Faktakalbar.id, SINTANG – Bupati Sintang Gregorius Herkulanus Bala menegaskan bahwa pembangunan infrastruktur akan tetap menjadi prioritas utama Pemerintah Kabupaten Sintang hingga tahun 2030 mendatang.
Hal tersebut disampaikan saat membuka pelaksanaan Musyawarah Perencanaan Pembangunan (Musrenbang) Tingkat Kabupaten Sintang Tahun 2026 yang digelar di Pendopo Bupati Sintang pada Kamis (9/4/2026).

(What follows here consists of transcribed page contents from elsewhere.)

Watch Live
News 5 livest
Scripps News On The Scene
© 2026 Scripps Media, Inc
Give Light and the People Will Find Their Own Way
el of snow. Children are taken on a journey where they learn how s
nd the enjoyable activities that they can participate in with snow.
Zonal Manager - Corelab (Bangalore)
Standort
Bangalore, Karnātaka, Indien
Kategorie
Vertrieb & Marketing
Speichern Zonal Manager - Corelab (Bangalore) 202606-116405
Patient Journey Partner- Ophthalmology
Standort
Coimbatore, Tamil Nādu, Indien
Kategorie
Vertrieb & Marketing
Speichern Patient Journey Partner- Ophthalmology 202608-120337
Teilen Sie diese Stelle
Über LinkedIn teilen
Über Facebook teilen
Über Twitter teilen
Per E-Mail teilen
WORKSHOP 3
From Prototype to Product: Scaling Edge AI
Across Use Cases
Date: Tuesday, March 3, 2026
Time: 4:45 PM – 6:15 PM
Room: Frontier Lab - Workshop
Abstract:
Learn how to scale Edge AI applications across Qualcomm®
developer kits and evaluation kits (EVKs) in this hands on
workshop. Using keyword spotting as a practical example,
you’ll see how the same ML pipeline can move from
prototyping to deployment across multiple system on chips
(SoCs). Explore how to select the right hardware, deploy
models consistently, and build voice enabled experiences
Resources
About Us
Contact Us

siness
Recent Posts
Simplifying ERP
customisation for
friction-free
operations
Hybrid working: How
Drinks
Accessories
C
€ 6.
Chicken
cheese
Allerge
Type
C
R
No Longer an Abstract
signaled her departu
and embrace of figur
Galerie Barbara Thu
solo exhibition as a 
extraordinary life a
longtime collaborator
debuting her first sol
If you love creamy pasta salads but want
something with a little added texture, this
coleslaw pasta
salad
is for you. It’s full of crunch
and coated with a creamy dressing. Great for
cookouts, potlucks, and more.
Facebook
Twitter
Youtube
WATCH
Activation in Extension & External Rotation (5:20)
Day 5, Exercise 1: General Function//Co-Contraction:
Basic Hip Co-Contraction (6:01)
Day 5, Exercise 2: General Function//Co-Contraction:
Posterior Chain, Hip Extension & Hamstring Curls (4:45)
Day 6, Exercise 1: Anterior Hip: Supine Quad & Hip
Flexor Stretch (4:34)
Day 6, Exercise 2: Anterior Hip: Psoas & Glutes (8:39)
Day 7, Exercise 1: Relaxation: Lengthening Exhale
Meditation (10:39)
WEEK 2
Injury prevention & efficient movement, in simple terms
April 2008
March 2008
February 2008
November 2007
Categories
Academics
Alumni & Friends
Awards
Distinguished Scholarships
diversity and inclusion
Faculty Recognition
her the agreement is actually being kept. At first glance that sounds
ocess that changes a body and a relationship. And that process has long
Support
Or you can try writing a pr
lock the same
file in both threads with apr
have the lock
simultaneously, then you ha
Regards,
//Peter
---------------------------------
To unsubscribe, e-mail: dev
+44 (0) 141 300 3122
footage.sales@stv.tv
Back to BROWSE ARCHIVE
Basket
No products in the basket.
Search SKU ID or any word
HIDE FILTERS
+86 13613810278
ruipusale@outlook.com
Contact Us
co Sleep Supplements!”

Baca Juga: Viral Keluhan Jalan Rusak di Sintang, Wagub Kalbar Singgung Perbandingan Luas Wilayah dan APBD
Agenda strategis Musrenbang Sintang 2026 ini dihadiri oleh Wakil Gubernur Kalimantan Barat Krisantus Kurniawan, Wakil Bupati Sintang Florensius Ronny, Ketua DPRD Sintang Indra Subekti, serta jajaran Forkopimda dan pimpinan Organisasi Perangkat Daerah (OPD) tingkat provinsi maupun kabupaten.
Dalam pidatonya, Gregorius Herkulanus Bala memaparkan fakta krusial mengenai kondisi infrastruktur jalan di wilayahnya.
Saat ini, total panjang jalan yang berstatus milik Kabupaten Sintang mencapai 1.787 kilometer. Namun, dari jumlah tersebut, tercatat hanya 13,13 persen yang berada dalam kondisi mantap, sementara sisanya masih dalam keadaan rusak sedang hingga berat.
“Setelah satu tahun menjalankan RPJMD, kita masih dihadapkan pada sejumlah isu strategis dan tantangan besar. Terutama pada aspek penyediaan layanan dasar infrastruktur. Persentase jalan dalam kondisi mantap hanya 13,13 persen, sisanya rusak sedang hingga berat,” terang Bupati Sintang.
Selain masalah jalan, Bupati juga menyoroti akses layanan dasar lainnya yang masih perlu diakselerasi. Saat ini, akses air bersih baru menjangkau 54,2 persen masyarakat Sintang. Untuk sektor sanitasi layak telah mencapai 70,1 persen, sedangkan ketersediaan rumah layak huni berada di angka 94,1 persen. Ia mengakui bahwa pembangunan Sumber Daya Manusia (SDM) yang diukur melalui Indeks Pembangunan Manusia (IPM) pun perkembangannya masih di bawah harapan pemerintah daerah.
Sektor ekonomi tidak luput dari evaluasi. Pertumbuhan ekonomi Sintang terpantau stagnan di angka 4 hingga 5 persen, dengan tingkat kemiskinan yang masih berada di bawah rata-rata provinsi Kalimantan Barat.